Say it together; Ode-ree-sah-mer De-spahn-ay. He’s going to be around for a while.
The Giants offense had absolutely no answer for the Cuban rookie in his debut Monday night. His fastball sat low 90s, but his off-speed pitches were touching 60. His velocity spread made the Giants’ hitters look like they were in Rookie ball. Great pitch economy had him throw only 85 through 7 shutout innings, and gave up only four hits and no walks. Despite all the drama that has taken place the last few weeks, there’s a shining star among the team.
Despaigne had dealt with scouts calling his stuff average, and suffered from control problems in the minors. Heck, I even wrote about his “average” stuff back when he made his Triple A debut. But anyone who watched, could tell he is anything but. The amount of movement on all his pitches had some of the most awkward swings I’ve seen all year (not by the Padres).
The Padres were able to take the lead on what looked like a three-run blast by Yasmani Grandal, but was ruled fan interference and a ground rule double. The ruling was extremely controversial, as the umpiring crew held Seth Smith at third, even though he was running on contact on a ball hit to the part of AT&T Park named Triple’s Alley.You just can’t make this stuff up. Bud Black reacted in the same way every Padre fan did, by yelling and screaming until he was thrown out of his current occupancy. But Tommy Medica, the next batter, responded to the egregious call in the best way possible, by doubling down the left field line and scoring both Grandal and Smith.

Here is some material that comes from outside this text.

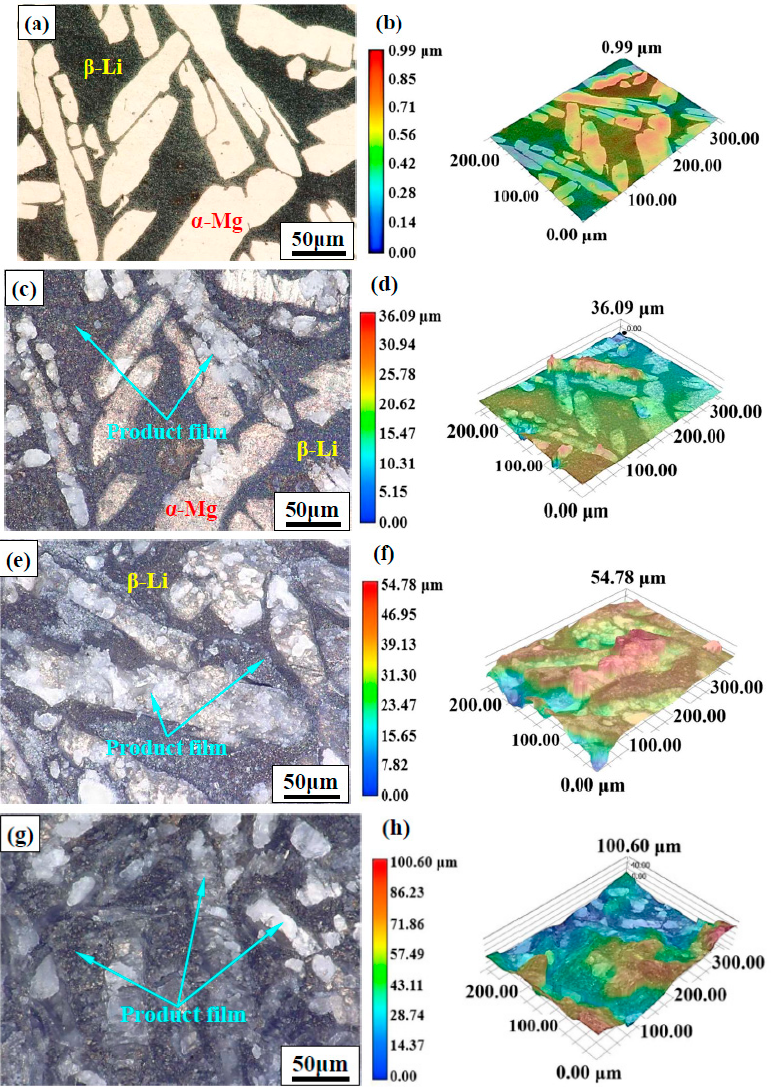
Figure 3. Surface and 3D morphologies of different samples after being hydrogen charged for: ( a ) 0 h, ( c ) 3 h, ( e ) 6 h and ( g ) 18 h. Images ( b ), ( d ), ( f ) and ( h ) are the corresponding 3D morphologies of images ( a ), ( c ), ( e ) and ( g ), respectively.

Overall, this was a truly dominant performance by all ends of the team. The pitching was fantastic, the offense was potent, and even Bud Black got into it. These are the kind of outings that this team is capable of, which makes the losses just that much more infuriating. However, to focus on the positives, tonight was a great way to start the series, and a tremendous way to start the post-Josh Byrnes era.